Could it be done? He had to admit the technology was awesome — all the aerodynamic design by supercomputer, the new ceramic composites for the leading edges, the Mach 13 burst-tests in the hypersonic wind tunnel, the scramjet static-test power-ups at the aeropropulsion facility….
This was supposedly just a space-research vehicle, for godsake. But it had twelve engines. And whereas the MiG 25, the USSR's fastest fighter-interceptor, topped out well under two thousand miles per hour, this space-age creation was capable, theoretically, of speeds almost ten times that.
The schedule agreed upon called for the certification of both the prototypes in their lower-speed, turboramjet mode, and then the commencement of hypersonic flight tests in the scramjet mode. That second phase wasn't supposed to begin for three months.
But now the project director had ordered the test program accelerated, demanding the hypersonic test flights begin immediately with the one prototype now certified — in ten days.
Maybe, just maybe, it could be done. Of course, everybody else would be sitting safely in Flight Control there in the East Quadrant when he kicked in the scramjets at sixty thousand feet. His ass would be the one in the cockpit.
This was the riskiest project of his life. Until the operational shakedown, nobody actually knew whether or not those damned scramjets would produce a standing shock wave in their combustion chamber, creating a supersonic "compressor" the way the supercomputer promised they would.
And what about somebody's brilliant idea of using the plane's liquid hydrogen fuel as coolant for the leading edges, to dissipate the intense heat of hypersonic flight? Had to do it, they claimed. Computer says there's no other way. But that was about as "brilliant" as filling your car radiator with frozen jet fuel! He'd be flying in a cocoon of liquid hydrogen… and, even scarier, he'd be doing it blind, with no windscreen.

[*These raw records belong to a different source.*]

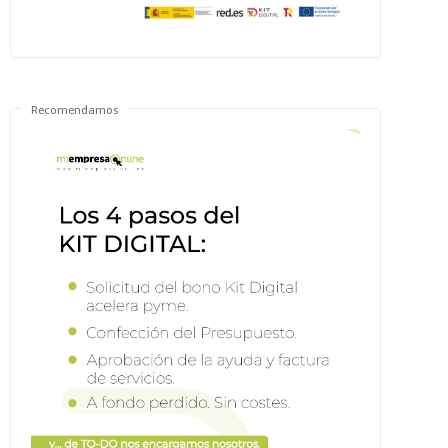
Recomendamos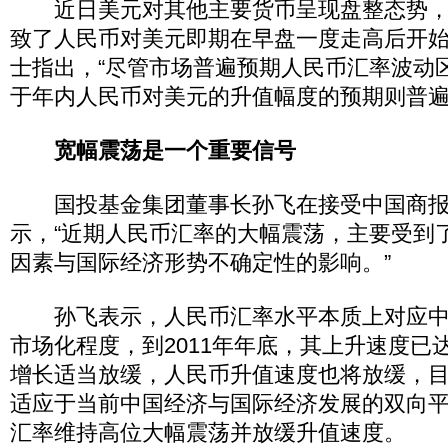
近日美元对其他主要货币呈现盘整态势，
致了人民币对美元即期在早盘一度走高后开
士指出，“尽管市场普遍预期人民币汇率波动
于年内人民币对美元的升值幅度的预期则普遍
宽幅震荡是一个重要信号
国投基金集团董事长孙飞在接受中国商报
示，“近期人民币汇率的大幅震荡，主要受到
因素与国际经济形势不确定性的影响。”
孙飞表示，人民币汇率水平本质上对应中
市场化程度，到2011年年底，其上升速度已
增长适当放缓，人民币升值速度也将放缓，
适应于当前中国经济与国际经济发展的双向平
汇率维持高位大幅震荡并放缓升值速度。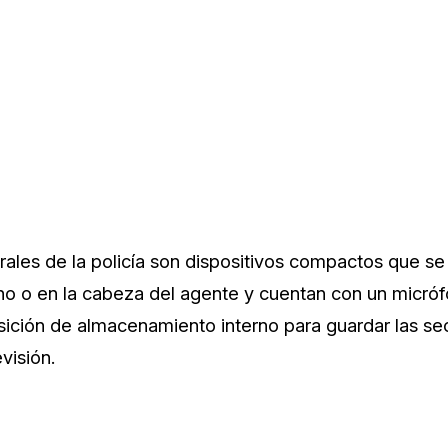
ales de la policía son dispositivos compactos que se
ho o en la cabeza del agente y cuentan con un micróf
sición de almacenamiento interno para guardar las s
visión.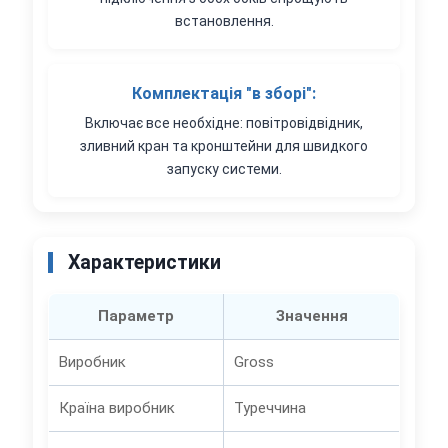
встановлення.
Комплектація "в зборі":
Включає все необхідне: повітровідвідник,
зливний кран та кронштейни для швидкого
запуску системи.
Характеристики
Параметр
Значення
Виробник
Gross
Країна виробник
Туреччина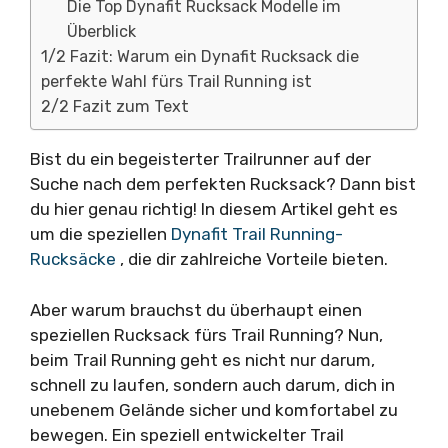
Die Top Dynafit Rucksack Modelle im
Überblick
1/2 Fazit: Warum ein Dynafit Rucksack die
perfekte Wahl fürs Trail Running ist
2/2 Fazit zum Text
Bist du ein begeisterter Trailrunner auf der
Suche nach dem perfekten Rucksack? Dann bist
du hier genau richtig! In diesem Artikel geht es
um die speziellen
Dynafit Trail Running-
Rucksäcke
, die dir zahlreiche Vorteile bieten.
Aber warum brauchst du überhaupt einen
speziellen Rucksack fürs Trail Running? Nun,
beim Trail Running geht es nicht nur darum,
schnell zu laufen, sondern auch darum, dich in
unebenem Gelände sicher und komfortabel zu
bewegen. Ein speziell entwickelter Trail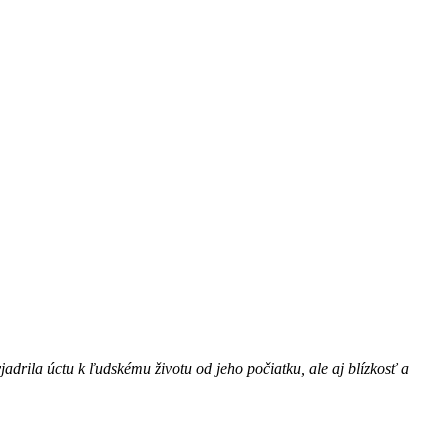
adrila úctu k ľudskému životu od jeho počiatku, ale aj blízkosť a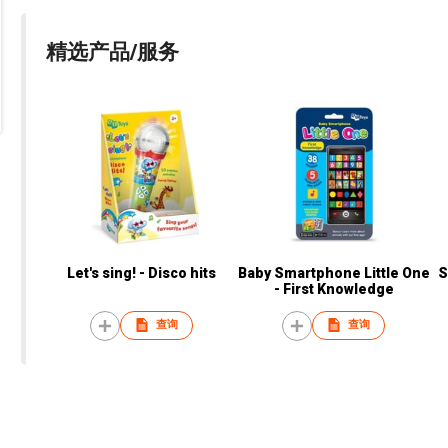
精选产品/服务
Let's sing! - Disco hits
Baby Smartphone Little One
S
- First Knowledge
查询
查询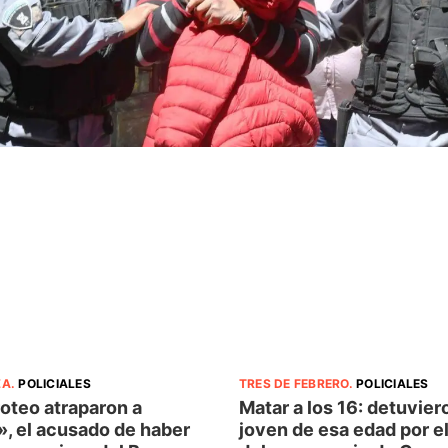
ZA
.
POLICIALES
TRES DE FEBRERO
.
POLICIALES
roteo atraparon a
Matar a los 16: detuvier
», el acusado de haber
joven de esa edad por e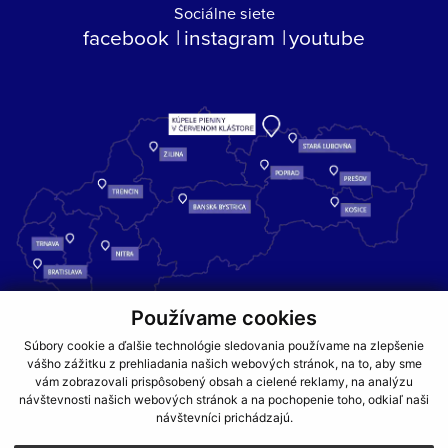
Sociálne siete
facebook
instagram
youtube
Používame cookies
Kúpele Pieniny – miesto, kde sa príroda stretáva s liečivou silou
Súbory cookie a ďalšie technológie sledovania používame na zlepšenie
vody a oddychom pre telo aj dušu.
vášho zážitku z prehliadania našich webových stránok, na to, aby sme
vám zobrazovali prispôsobený obsah a cielené reklamy, na analýzu
návštevnosti našich webových stránok a na pochopenie toho, odkiaľ naši
GDPR
COOKIES
PARTNERI
JEDÁLNY LÍSTOK
návštevníci prichádzajú.
CENNÍKY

If he burned up he'd have to watch it on television.
He glanced back one last time at the white centrifuge, a fifty-foot propeller with the simulated cockpit on one blade and a counterbalancing weight on the other. The centrifuge itself was pure white enamel, spotless, just like the room. A little honest Russian dirt would actually have made him feel better. Riding in that "cockpit" was like being strapped inside a video game, all lights and nothing real.
Frowning, he shrugged and passed on through the door, greeted the milling technicians, and tossed his crumpled flight suit toward two medics from the foreign team who caught it in midair, bowed, and hurried it into the medical lab for… the devil take it, he didn't know and he didn't care.
The fluorescent-lit hall was crowded with white-shirted technicians returning from the morning's test in Number One, the big hypersonic wind tunnel. Everybody was smiling, which told him the final run-up of the model must have gone without a hitch.
That was the last segment of the revised schedule. The hypersonic test flight was on, in eighteen days.
What in hell was the sudden rush? What was everybody's real agenda? Nobody was talking.
That was what really bothered him, had bothered him from the start. This top-secret vehicle wasn't destined to be some kind of civilian space-research platform, regardless of what anybody claimed. Who were they fooling? The ultimate weapons delivery system had just been built here, a high-tech behemoth that married advanced Soviet thruster and guidance technology with a hypersonic airframe and scramjets created by the world's leading manufacturer of high-temperature alloys and supercomputers. And it was all being done here, the one place on earth with the technology.
Here. The trouble was, this wasn't Russia.